**WHAT THE EXERCISE ASKS**:
Extract the lines from the start of the records up to and including the line containing "overall life sa", and reproduce them without any change.

Stored items
——————————

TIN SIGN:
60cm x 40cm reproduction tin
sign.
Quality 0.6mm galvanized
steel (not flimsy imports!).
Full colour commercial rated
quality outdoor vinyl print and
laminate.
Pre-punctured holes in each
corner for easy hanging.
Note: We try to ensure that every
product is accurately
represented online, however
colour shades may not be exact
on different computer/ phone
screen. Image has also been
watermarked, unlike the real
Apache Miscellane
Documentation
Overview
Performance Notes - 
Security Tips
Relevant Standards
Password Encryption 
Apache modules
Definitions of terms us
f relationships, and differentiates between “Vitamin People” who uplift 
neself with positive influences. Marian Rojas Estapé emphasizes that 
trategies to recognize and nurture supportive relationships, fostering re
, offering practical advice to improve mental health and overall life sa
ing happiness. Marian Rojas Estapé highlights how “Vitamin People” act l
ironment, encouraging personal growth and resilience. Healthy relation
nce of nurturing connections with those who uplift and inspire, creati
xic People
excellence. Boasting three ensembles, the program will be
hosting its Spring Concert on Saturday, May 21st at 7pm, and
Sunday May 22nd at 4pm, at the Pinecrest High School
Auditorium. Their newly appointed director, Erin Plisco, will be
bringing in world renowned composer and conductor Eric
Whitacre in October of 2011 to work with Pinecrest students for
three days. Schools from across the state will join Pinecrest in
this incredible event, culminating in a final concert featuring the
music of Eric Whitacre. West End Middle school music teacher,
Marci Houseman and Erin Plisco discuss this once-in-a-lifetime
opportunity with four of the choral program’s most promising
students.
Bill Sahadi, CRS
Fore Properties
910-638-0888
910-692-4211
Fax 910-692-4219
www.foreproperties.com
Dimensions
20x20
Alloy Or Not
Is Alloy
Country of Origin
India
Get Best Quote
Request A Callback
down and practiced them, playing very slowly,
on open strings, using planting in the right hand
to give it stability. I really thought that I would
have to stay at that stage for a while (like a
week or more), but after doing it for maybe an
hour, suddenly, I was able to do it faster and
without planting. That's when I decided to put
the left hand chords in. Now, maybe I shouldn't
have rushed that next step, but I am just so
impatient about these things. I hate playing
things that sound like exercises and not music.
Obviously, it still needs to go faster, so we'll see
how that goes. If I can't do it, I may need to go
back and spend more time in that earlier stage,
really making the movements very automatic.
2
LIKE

——————————

**SOLUTION TO THIS PROBLEM**:
TIN SIGN:
60cm x 40cm reproduction tin
sign.
Quality 0.6mm galvanized
steel (not flimsy imports!).
Full colour commercial rated
quality outdoor vinyl print and
laminate.
Pre-punctured holes in each
corner for easy hanging.
Note: We try to ensure that every
product is accurately
represented online, however
colour shades may not be exact
on different computer/ phone
screen. Image has also been
watermarked, unlike the real
Apache Miscellane
Documentation
Overview
Performance Notes - 
Security Tips
Relevant Standards
Password Encryption 
Apache modules
Definitions of terms us
f relationships, and differentiates between “Vitamin People” who uplift 
neself with positive influences. Marian Rojas Estapé emphasizes that 
trategies to recognize and nurture supportive relationships, fostering re
, offering practical advice to improve mental health and overall life sa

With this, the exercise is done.